■ Text
Not old MacDonald’s farm anymore
The classic image of conventional mechanized agriculture is one of large rectangular fields with a minimum of trees, ponds, rocks, or other obstacles—picture the U.S. Midwest and Great Plains. And today there are even larger fields in the Australian Outback, Argentine Pampas, Brazilian Cerrado, or the Russian, Ukrainian, or Kazakh steppe.
The most successful of these converted from extensive grazing lands, managed either by nomads or large ranches. Large rectangular fields could be carved out with little disturbance of villages, and the number of people affected was relatively small.
In the future, precision agriculture will reduce the competitive advantage of these large rectangular fields, and other factors such as reliability of rainfall and distance to market may be more important in the choice of where to produce agricultural products. Areas of the developing world that are now dominated by manual, smallholder agriculture may not need to go through the difficult transition of combining fields, clearing trees and rocks, moving villages, and draining ponds and seasonal water courses. With GPS guidance and robotics, those smallholder farmers may be able to use the most advanced agricultural techniques in a landscape that will be nearly unchanged.
In the short run in the United States, precision agriculture for commodity crops means that even fewer workers will be needed for production. GPS guidance allows farmers to accomplish more and, by reducing fatigue, work longer hours, especially in peak periods. In the longer run, precision agriculture is creating a demand for more skilled workers. Already agricultural suppliers and farm equipment companies worldwide are competing for employees who understand GPS, sensors, drones, and spatial data analysis.
In the future, supervising, repairing, and maintaining robots will probably become key farmer skills. With robotics, the need for unskilled labor to weed and harvest crops should almost disappear. Because this unskilled labor is often provided by immigrants in the U.S. and other industrialized countries, there will be important implications for immigration policy and for the developing world economies that have come to rely on remittances from those workers.

■ Extracted information
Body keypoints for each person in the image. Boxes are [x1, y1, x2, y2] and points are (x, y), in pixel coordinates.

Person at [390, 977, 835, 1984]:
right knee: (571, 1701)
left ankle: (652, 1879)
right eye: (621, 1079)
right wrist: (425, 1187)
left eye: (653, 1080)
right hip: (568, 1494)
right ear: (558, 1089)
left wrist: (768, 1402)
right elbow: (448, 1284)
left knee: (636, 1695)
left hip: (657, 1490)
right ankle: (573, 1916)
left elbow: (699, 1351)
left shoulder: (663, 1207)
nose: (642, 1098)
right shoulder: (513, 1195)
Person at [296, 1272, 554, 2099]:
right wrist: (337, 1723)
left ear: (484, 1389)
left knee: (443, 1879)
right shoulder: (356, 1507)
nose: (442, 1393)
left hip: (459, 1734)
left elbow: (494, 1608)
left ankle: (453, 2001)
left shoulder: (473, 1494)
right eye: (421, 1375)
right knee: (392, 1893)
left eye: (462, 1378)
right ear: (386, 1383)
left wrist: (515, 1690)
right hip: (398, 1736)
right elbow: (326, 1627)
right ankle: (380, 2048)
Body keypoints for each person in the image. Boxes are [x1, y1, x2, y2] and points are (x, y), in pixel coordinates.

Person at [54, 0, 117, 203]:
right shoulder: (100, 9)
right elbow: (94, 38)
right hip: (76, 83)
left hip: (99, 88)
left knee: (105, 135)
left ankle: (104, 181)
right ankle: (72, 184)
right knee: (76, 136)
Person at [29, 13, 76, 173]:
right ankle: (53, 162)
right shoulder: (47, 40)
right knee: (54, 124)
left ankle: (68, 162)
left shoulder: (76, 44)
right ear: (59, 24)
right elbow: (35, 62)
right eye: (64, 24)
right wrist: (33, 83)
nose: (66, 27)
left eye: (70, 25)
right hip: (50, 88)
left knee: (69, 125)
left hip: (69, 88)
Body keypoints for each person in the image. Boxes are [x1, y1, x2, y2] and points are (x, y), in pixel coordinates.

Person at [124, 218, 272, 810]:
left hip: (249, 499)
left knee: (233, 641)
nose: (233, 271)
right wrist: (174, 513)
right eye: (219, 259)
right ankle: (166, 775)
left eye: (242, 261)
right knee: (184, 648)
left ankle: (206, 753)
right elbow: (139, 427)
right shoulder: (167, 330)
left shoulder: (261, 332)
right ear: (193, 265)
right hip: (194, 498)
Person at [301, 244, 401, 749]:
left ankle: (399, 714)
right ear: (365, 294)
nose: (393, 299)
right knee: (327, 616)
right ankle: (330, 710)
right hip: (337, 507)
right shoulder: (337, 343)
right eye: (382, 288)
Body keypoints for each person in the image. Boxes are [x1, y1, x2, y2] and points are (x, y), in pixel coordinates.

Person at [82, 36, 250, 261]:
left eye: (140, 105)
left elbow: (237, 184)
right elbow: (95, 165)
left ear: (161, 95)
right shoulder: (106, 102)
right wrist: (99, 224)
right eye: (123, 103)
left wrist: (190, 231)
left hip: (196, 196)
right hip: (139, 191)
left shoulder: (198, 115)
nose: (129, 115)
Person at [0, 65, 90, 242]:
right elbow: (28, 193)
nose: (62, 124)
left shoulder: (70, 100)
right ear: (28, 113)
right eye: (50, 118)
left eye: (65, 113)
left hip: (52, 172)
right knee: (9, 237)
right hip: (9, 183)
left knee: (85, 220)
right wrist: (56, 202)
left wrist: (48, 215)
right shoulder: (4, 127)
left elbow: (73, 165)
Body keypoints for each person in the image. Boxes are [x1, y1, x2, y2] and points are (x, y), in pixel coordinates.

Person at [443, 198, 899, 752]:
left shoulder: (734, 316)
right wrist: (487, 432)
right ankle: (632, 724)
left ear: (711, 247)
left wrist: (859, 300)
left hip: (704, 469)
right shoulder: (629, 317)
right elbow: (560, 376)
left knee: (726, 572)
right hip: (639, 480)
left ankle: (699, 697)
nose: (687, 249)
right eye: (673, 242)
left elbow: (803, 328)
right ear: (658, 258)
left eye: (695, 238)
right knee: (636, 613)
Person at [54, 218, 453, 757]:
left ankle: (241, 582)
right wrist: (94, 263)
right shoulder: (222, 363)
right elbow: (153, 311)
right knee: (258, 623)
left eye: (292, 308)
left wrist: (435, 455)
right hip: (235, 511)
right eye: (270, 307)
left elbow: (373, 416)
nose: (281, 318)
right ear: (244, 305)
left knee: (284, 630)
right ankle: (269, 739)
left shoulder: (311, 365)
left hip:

■ Action item A
Please rewrite the paragraph beginning "In the short run in the United States" from the text on precision agriculture as a short bulleted list, keeping its main facts.
■ Action item B
Resume the text on precision agriculture from where it stops, carrying on its line of thought.

■ Expected answer A
- In the short run in the United States, precision agriculture for commodity crops means even fewer production workers.
- GPS guidance lets farmers do more and, by reducing fatigue, work longer hours, especially in peak periods.
- In the longer run, precision agriculture is creating demand for more skilled workers.
- Agricultural suppliers and farm equipment companies worldwide already compete for employees who understand GPS, sensors, drones, and spatial data analysis.

■ Expected answer B
In the longer run, precision agriculture will probably mean that grain and oilseed production in the U.S. will move east. In the 19th and 20th centuries, agricultural production moved west to take advantage of fertile soils with few rocks that could be organized in large rectangular fields suitable for mechanization. Fields in the east are often small, irregularly shaped, and rocky, so many were used for pasture and hay or simply abandoned. But with GPS guidance and related technologies, it becomes easier to farm those irregularly shaped fields, and the region’s reliable rainfall and proximity to markets will make them even more attractive.
Since World War II, the small farms and irregularly shaped fields of Western Europe have limited the ability of nations there to take advantage of conventional mechanized technology in grain, oilseed, and other commodity crop production. For Europe, precision agriculture in general, and GPS guidance and robotics in particular, are likely to make farms more competitive and less dependent on politically troublesome subsidies, influencing the political dynamic of the European Union.
Perhaps most of all, precision agriculture has the potential to help make farm production more efficient and better for the environment at a time when there will be more mouths to feed on Earth.